[Input material]
★ ★ ★

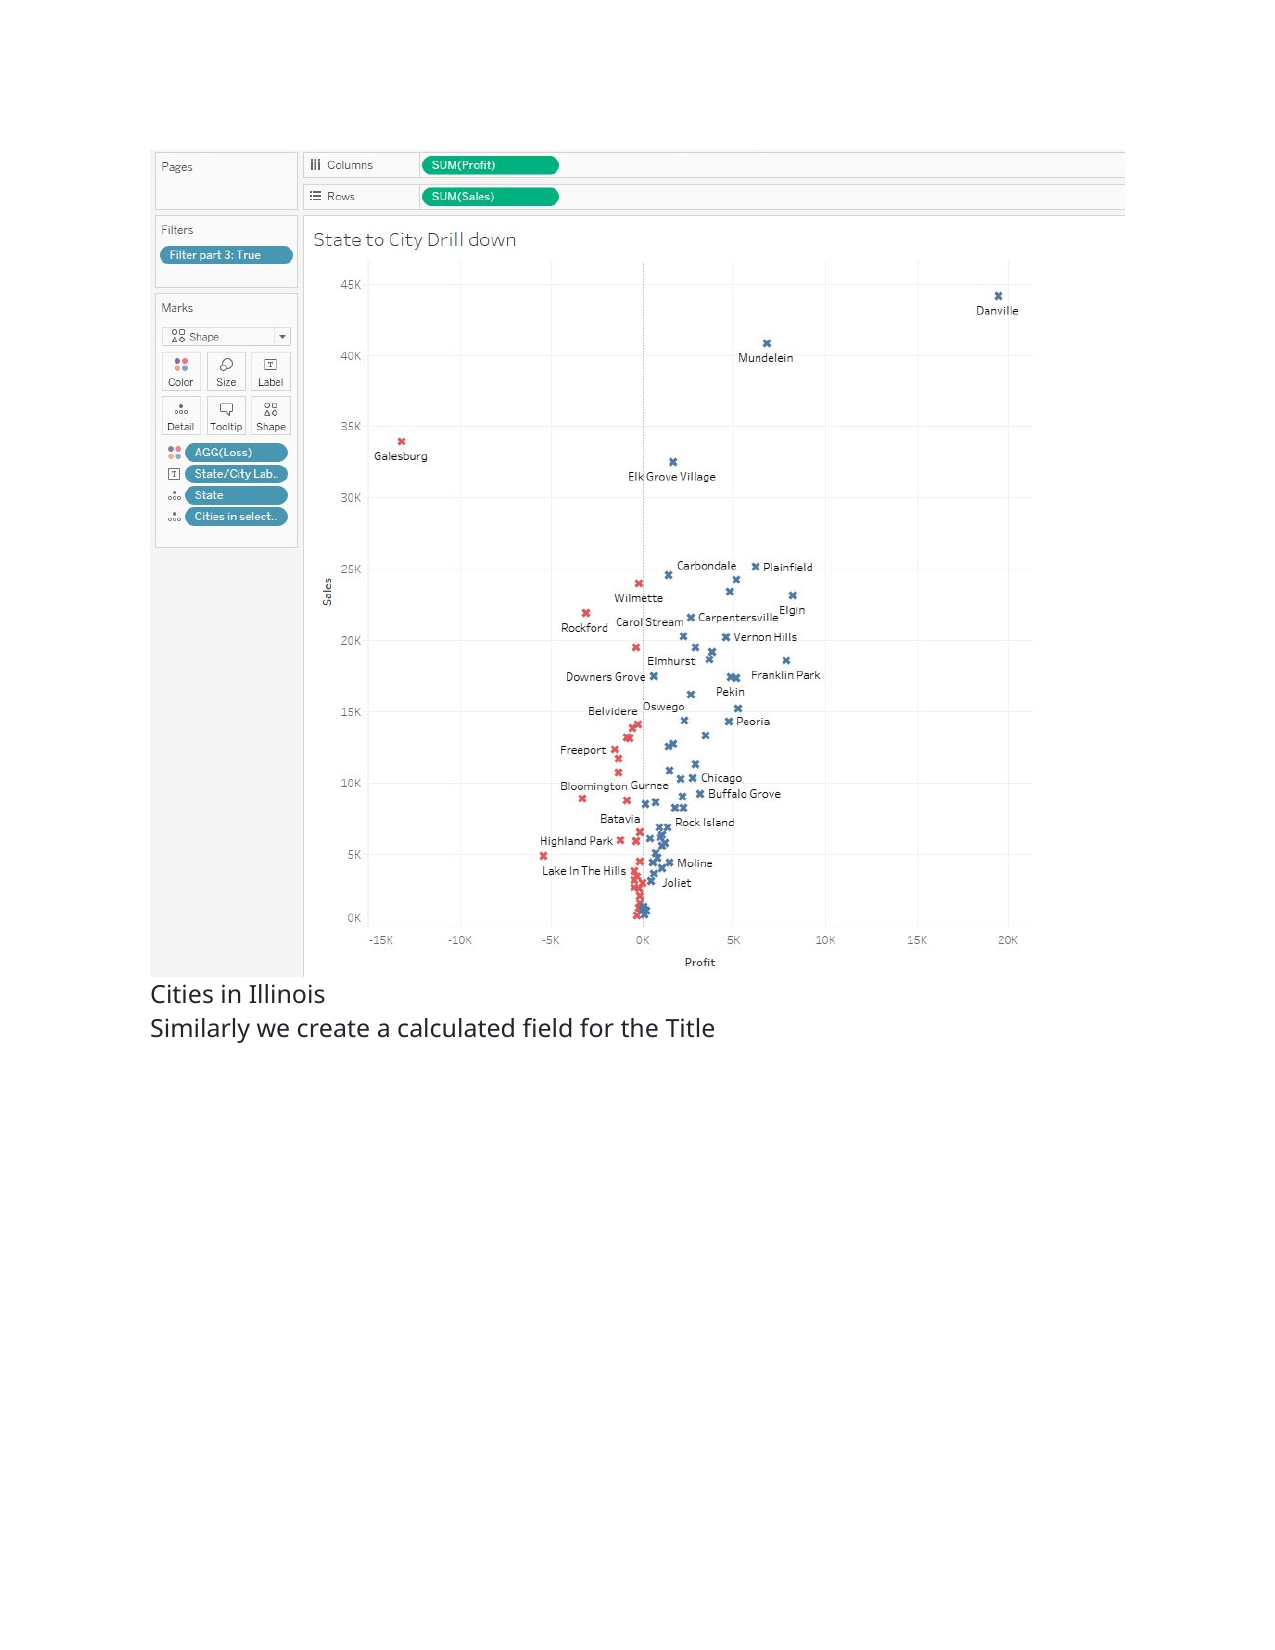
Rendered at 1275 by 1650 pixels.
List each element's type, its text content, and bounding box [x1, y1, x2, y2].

picture [150, 150, 1125, 977]
text Cities in Illinois [150, 977, 1125, 1011]
text Similarly we create a calculated field for the Title [150, 1011, 1125, 1045]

★ ★ ★

[Task item]
Each entry is to be written out again word for word, and any pictures are to be omitted.

[Answer space]
Rendered at 1275 by 1650 pixels.
List each element's type, its text content, and bounding box [x1, y1, x2, y2].

picture [150, 150, 1125, 977]
text Cities in Illinois [150, 977, 1125, 1011]
text Similarly we create a calculated field for the Title [150, 1011, 1125, 1045]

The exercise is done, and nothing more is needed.